PROMPT: Copy out every entry precisely.

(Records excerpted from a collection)
--------------------------------------------------

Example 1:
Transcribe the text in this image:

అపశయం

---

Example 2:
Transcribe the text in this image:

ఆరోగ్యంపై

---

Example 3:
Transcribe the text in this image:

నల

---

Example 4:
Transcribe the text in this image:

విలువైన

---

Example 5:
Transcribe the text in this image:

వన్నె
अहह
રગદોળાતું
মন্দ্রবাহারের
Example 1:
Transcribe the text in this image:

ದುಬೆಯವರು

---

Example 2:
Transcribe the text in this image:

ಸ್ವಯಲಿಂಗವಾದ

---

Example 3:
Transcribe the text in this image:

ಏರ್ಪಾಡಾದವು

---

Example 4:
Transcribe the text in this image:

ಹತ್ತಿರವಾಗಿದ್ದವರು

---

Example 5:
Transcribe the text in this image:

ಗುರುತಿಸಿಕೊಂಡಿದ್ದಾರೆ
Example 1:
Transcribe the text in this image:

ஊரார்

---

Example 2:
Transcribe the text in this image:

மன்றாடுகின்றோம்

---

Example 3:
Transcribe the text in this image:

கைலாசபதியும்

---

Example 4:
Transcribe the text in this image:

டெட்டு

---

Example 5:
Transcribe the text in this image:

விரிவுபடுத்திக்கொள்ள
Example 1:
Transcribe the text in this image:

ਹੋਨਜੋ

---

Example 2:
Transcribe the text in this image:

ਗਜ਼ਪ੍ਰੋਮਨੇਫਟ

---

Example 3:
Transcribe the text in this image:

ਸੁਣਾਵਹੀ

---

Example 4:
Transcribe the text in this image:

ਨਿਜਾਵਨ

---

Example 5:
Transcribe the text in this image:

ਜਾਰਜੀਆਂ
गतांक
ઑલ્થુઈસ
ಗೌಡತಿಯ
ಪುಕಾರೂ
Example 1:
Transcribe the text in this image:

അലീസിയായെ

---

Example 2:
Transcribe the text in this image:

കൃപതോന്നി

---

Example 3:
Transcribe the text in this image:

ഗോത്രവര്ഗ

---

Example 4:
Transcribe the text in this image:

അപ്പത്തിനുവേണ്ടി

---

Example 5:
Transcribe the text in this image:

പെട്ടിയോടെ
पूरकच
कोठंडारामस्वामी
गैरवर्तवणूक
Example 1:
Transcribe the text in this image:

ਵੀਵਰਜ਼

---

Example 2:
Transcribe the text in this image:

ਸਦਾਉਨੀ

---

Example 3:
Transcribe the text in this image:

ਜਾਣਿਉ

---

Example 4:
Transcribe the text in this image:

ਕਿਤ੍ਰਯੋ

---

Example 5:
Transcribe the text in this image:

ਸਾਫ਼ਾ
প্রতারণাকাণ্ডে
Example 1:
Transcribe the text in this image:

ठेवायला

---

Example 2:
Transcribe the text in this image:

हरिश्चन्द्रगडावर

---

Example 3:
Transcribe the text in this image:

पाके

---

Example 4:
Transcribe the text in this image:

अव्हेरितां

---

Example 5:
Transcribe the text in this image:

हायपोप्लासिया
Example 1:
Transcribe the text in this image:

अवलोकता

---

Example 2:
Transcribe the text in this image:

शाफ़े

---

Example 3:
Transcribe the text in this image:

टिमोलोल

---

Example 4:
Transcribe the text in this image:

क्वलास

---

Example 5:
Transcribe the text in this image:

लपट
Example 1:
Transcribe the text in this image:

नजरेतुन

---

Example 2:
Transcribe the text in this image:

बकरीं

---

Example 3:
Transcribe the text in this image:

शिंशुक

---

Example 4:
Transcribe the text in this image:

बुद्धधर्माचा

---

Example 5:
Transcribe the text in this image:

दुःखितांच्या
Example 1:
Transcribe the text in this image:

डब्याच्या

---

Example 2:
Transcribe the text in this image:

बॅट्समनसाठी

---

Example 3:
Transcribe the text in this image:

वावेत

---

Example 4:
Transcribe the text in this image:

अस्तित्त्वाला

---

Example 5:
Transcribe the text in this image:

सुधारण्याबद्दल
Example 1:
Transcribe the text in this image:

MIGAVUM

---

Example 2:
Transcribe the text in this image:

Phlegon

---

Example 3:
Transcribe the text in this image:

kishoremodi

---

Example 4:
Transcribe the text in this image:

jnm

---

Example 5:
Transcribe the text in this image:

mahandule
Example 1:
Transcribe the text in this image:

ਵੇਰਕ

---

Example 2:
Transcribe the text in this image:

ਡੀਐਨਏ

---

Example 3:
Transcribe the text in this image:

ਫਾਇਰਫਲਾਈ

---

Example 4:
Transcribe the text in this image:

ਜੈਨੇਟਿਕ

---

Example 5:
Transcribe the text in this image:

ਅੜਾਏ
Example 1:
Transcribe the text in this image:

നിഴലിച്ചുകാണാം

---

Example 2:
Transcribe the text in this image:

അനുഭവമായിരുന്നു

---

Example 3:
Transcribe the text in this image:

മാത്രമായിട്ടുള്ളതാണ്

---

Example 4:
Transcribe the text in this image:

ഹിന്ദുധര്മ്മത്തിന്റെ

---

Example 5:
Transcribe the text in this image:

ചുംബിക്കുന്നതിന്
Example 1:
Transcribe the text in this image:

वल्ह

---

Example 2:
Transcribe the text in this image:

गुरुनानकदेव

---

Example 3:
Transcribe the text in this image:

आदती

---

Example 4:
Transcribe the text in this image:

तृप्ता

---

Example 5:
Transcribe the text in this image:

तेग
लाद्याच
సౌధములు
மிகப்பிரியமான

--------------------------------------------------

SOLUTION:
Example 1:
Transcribe the text in this image:

అపశయం

---

Example 2:
Transcribe the text in this image:

ఆరోగ్యంపై

---

Example 3:
Transcribe the text in this image:

నల

---

Example 4:
Transcribe the text in this image:

విలువైన

---

Example 5:
Transcribe the text in this image:

వన్నె
अहह
રગદોળાતું
মন্দ্রবাহারের
Example 1:
Transcribe the text in this image:

ದುಬೆಯವರು

---

Example 2:
Transcribe the text in this image:

ಸ್ವಯಲಿಂಗವಾದ

---

Example 3:
Transcribe the text in this image:

ಏರ್ಪಾಡಾದವು

---

Example 4:
Transcribe the text in this image:

ಹತ್ತಿರವಾಗಿದ್ದವರು

---

Example 5:
Transcribe the text in this image:

ಗುರುತಿಸಿಕೊಂಡಿದ್ದಾರೆ
Example 1:
Transcribe the text in this image:

ஊரார்

---

Example 2:
Transcribe the text in this image:

மன்றாடுகின்றோம்

---

Example 3:
Transcribe the text in this image:

கைலாசபதியும்

---

Example 4:
Transcribe the text in this image:

டெட்டு

---

Example 5:
Transcribe the text in this image:

விரிவுபடுத்திக்கொள்ள
Example 1:
Transcribe the text in this image:

ਹੋਨਜੋ

---

Example 2:
Transcribe the text in this image:

ਗਜ਼ਪ੍ਰੋਮਨੇਫਟ

---

Example 3:
Transcribe the text in this image:

ਸੁਣਾਵਹੀ

---

Example 4:
Transcribe the text in this image:

ਨਿਜਾਵਨ

---

Example 5:
Transcribe the text in this image:

ਜਾਰਜੀਆਂ
गतांक
ઑલ્થુઈસ
ಗೌಡತಿಯ
ಪುಕಾರೂ
Example 1:
Transcribe the text in this image:

അലീസിയായെ

---

Example 2:
Transcribe the text in this image:

കൃപതോന്നി

---

Example 3:
Transcribe the text in this image:

ഗോത്രവര്ഗ

---

Example 4:
Transcribe the text in this image:

അപ്പത്തിനുവേണ്ടി

---

Example 5:
Transcribe the text in this image:

പെട്ടിയോടെ
पूरकच
कोठंडारामस्वामी
गैरवर्तवणूक
Example 1:
Transcribe the text in this image:

ਵੀਵਰਜ਼

---

Example 2:
Transcribe the text in this image:

ਸਦਾਉਨੀ

---

Example 3:
Transcribe the text in this image:

ਜਾਣਿਉ

---

Example 4:
Transcribe the text in this image:

ਕਿਤ੍ਰਯੋ

---

Example 5:
Transcribe the text in this image:

ਸਾਫ਼ਾ
প্রতারণাকাণ্ডে
Example 1:
Transcribe the text in this image:

ठेवायला

---

Example 2:
Transcribe the text in this image:

हरिश्चन्द्रगडावर

---

Example 3:
Transcribe the text in this image:

पाके

---

Example 4:
Transcribe the text in this image:

अव्हेरितां

---

Example 5:
Transcribe the text in this image:

हायपोप्लासिया
Example 1:
Transcribe the text in this image:

अवलोकता

---

Example 2:
Transcribe the text in this image:

शाफ़े

---

Example 3:
Transcribe the text in this image:

टिमोलोल

---

Example 4:
Transcribe the text in this image:

क्वलास

---

Example 5:
Transcribe the text in this image:

लपट
Example 1:
Transcribe the text in this image:

नजरेतुन

---

Example 2:
Transcribe the text in this image:

बकरीं

---

Example 3:
Transcribe the text in this image:

शिंशुक

---

Example 4:
Transcribe the text in this image:

बुद्धधर्माचा

---

Example 5:
Transcribe the text in this image:

दुःखितांच्या
Example 1:
Transcribe the text in this image:

डब्याच्या

---

Example 2:
Transcribe the text in this image:

बॅट्समनसाठी

---

Example 3:
Transcribe the text in this image:

वावेत

---

Example 4:
Transcribe the text in this image:

अस्तित्त्वाला

---

Example 5:
Transcribe the text in this image:

सुधारण्याबद्दल
Example 1:
Transcribe the text in this image:

MIGAVUM

---

Example 2:
Transcribe the text in this image:

Phlegon

---

Example 3:
Transcribe the text in this image:

kishoremodi

---

Example 4:
Transcribe the text in this image:

jnm

---

Example 5:
Transcribe the text in this image:

mahandule
Example 1:
Transcribe the text in this image:

ਵੇਰਕ

---

Example 2:
Transcribe the text in this image:

ਡੀਐਨਏ

---

Example 3:
Transcribe the text in this image:

ਫਾਇਰਫਲਾਈ

---

Example 4:
Transcribe the text in this image:

ਜੈਨੇਟਿਕ

---

Example 5:
Transcribe the text in this image:

ਅੜਾਏ
Example 1:
Transcribe the text in this image:

നിഴലിച്ചുകാണാം

---

Example 2:
Transcribe the text in this image:

അനുഭവമായിരുന്നു

---

Example 3:
Transcribe the text in this image:

മാത്രമായിട്ടുള്ളതാണ്

---

Example 4:
Transcribe the text in this image:

ഹിന്ദുധര്മ്മത്തിന്റെ

---

Example 5:
Transcribe the text in this image:

ചുംബിക്കുന്നതിന്
Example 1:
Transcribe the text in this image:

वल्ह

---

Example 2:
Transcribe the text in this image:

गुरुनानकदेव

---

Example 3:
Transcribe the text in this image:

आदती

---

Example 4:
Transcribe the text in this image:

तृप्ता

---

Example 5:
Transcribe the text in this image:

तेग
लाद्याच
సౌధములు
மிகப்பிரியமான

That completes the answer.